- Opening Delimiter -
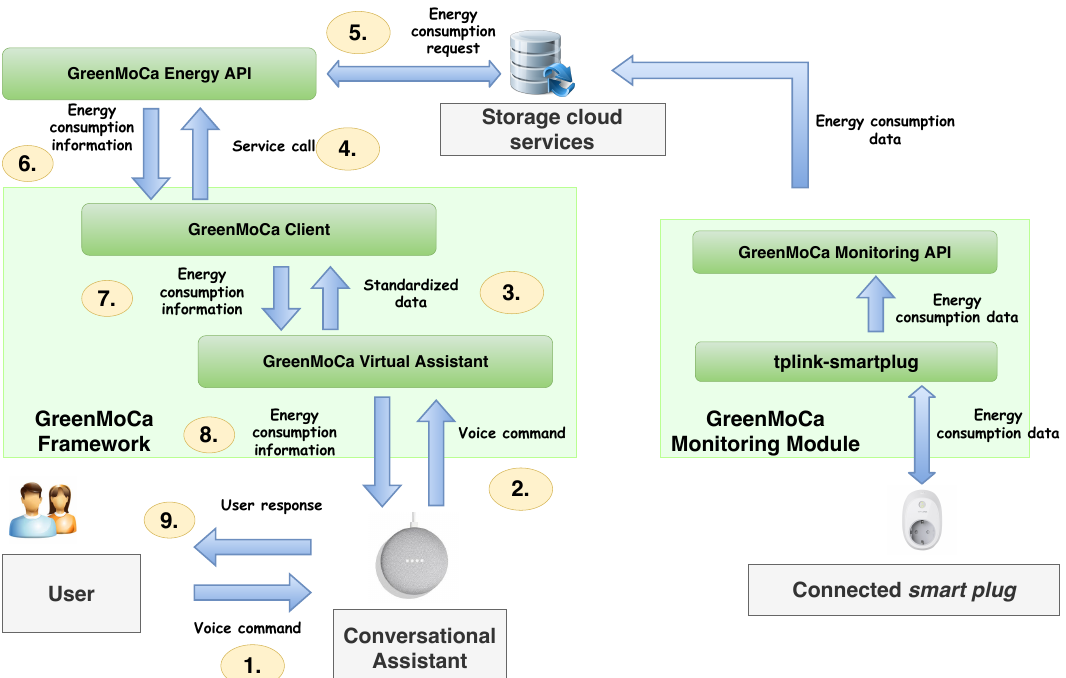
Figure 1. General overview of GreenMoCA system, taking into account the main elements and flows between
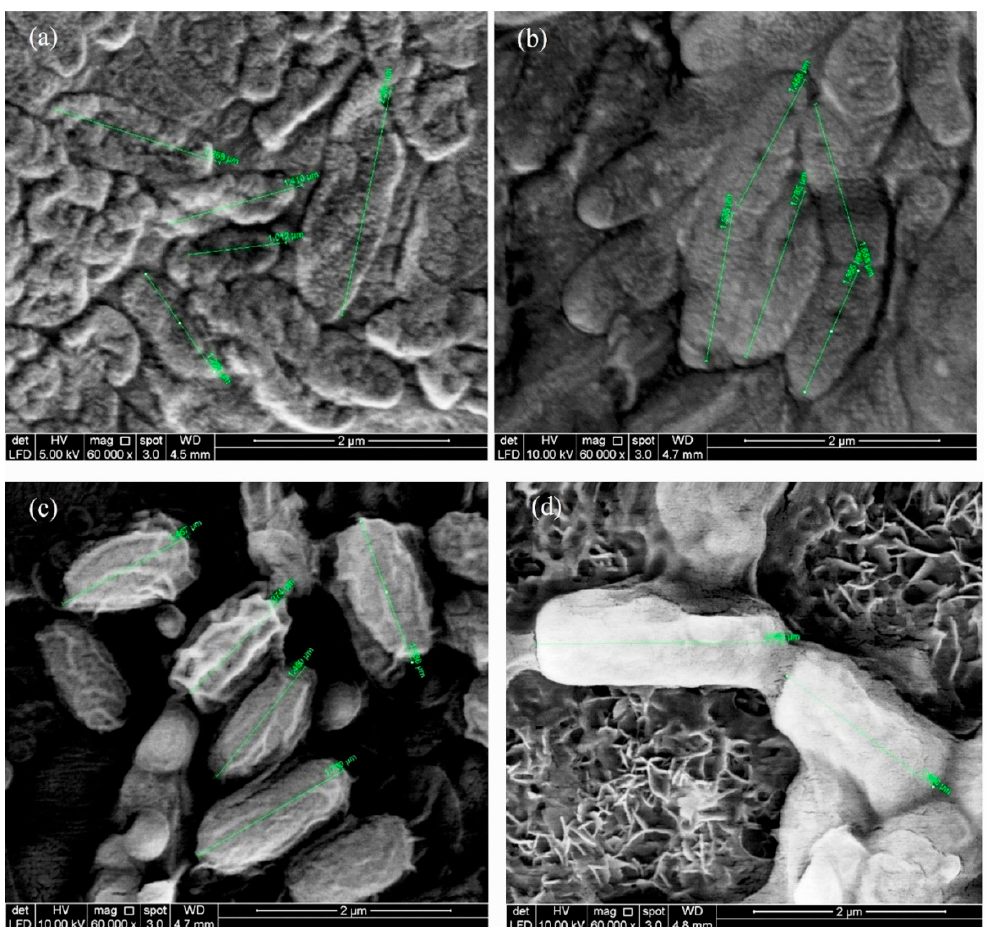
Figure 1. ( a ) SEM image of bacterial strain B1 at 60,000 × magnification; ( b ) SEM image of bacterial strain B2 at 60,000 × magnification; ( c ) SEM image of bacterial strain B3 at 60,000 × magnification; ( d ) SEM image of bacterial strain B4 at 60,000 × magnification.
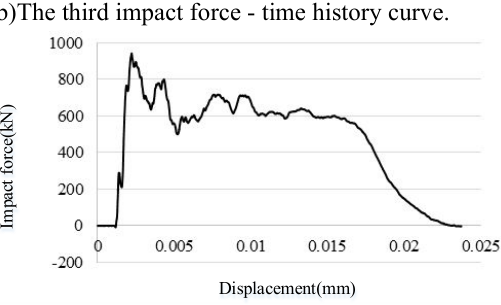
Figure 8. Impact force - time history curve of anti- creep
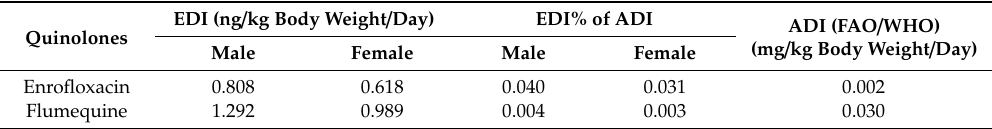
Table 3. Estimated daily intake of quinolone residue in bivalves by Taiwanese adults as percentage of acceptable daily intake quotient (ADI).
- Closing Delimiter -
● WHAT THE TASK REQUIRES
Restate exactly, please, only the lines between the start of the data and the line containing "Figure 8. Impact", both ends included, skipping the pictures.

● RESPONSE TO THE TASK
Figure 1. General overview of GreenMoCA system, taking into account the main elements and flows between
Figure 1. ( a ) SEM image of bacterial strain B1 at 60,000 × magnification; ( b ) SEM image of bacterial strain B2 at 60,000 × magnification; ( c ) SEM image of bacterial strain B3 at 60,000 × magnification; ( d ) SEM image of bacterial strain B4 at 60,000 × magnification.
Figure 8. Impact force - time history curve of anti- creep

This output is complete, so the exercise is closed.